A central feature is the use of the Shamos–Hoey algorithm, which automatically rejects self-intersecting polygon models and prevents erroneous gravity anomaly calculations. In addition, our approach replaces vertex averaging with centroid computations to provide a more robust metric for assessing model progression, resulting in smoother convergence trajectories and more stable updates.
Furthermore, we introduce a novel function that evaluates polygon shape deformities by comparing them with fitted ellipses or circles. This strategy refines prior density estimation beyond conventional methods that rely on angles and vertex counts. The algorithm demonstrates rapid convergence toward the target model’s centroid, with early iterations effectively capturing the essential central features based solely on gravity anomaly data.
This early performance underscores the robustness of the Bayesian framework and its capacity to extract considerable geological information even from limited data. Although the overall convergence behaviour is encouraging, it suggests a reliable approximation of complex subsurface geometries within a stochastic framework. The persistent polygon ‘spikes’ and other evolving aspects of the shape of the polygons highlight the need for further refinement of the algorithm.

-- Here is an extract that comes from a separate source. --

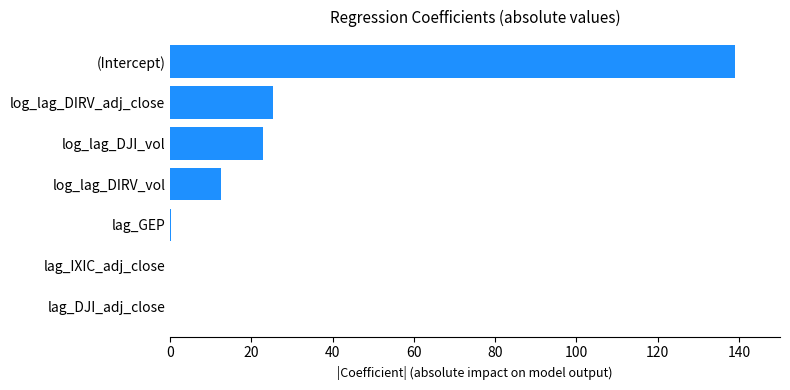

What is the sum of all values?

200.2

Finally, the computational performance of the algorithm reflects its adaptability. Although computation times generally stabilize as the test models approach the target, occasional peaks due to the stochastic nature of the simulations, along with sporadic numerical anomalies, highlight the need for further optimization, especially for real-time applications or scenarios with high computational demands.

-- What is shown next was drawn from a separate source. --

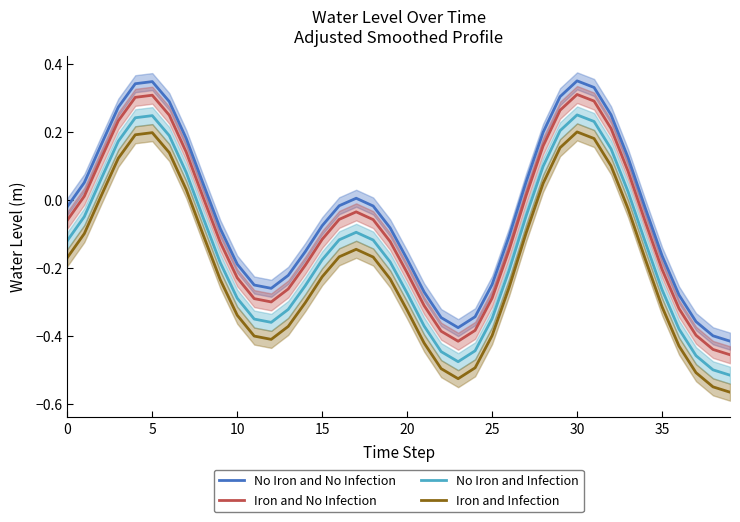

What is the highest value of the Iron and No Infection series?

0.3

Looking ahead, future updates to the inversion methodology will focus on further optimizing computational performance and incorporating additional geological constraints. Such enhancements promise to extend the applicability of our approach to real-time and data-limited scenarios, ultimately advancing geophysical inversion techniques. In general, the presented method offers a route for achieving physically grounded solutions in geophysical exploration and subsurface modelling.
ACKNOWLEDGMENTS
The authors acknowledge the use of Python, along with the NumPy library (Harris et al. 2020), and the Google Colab environment (Edwards et al. 2024), for computations essential to this work. We thank the Universidad de Antioquia and the Faculty of Physics for providing a research environment and valuable technical expertise.
DATA AVAILABILITY
The data created or examined in this investigation can be found in the published manuscript and its accompanying supplementary information documents. Additional details are available upon reasonable request by contacting the corresponding author.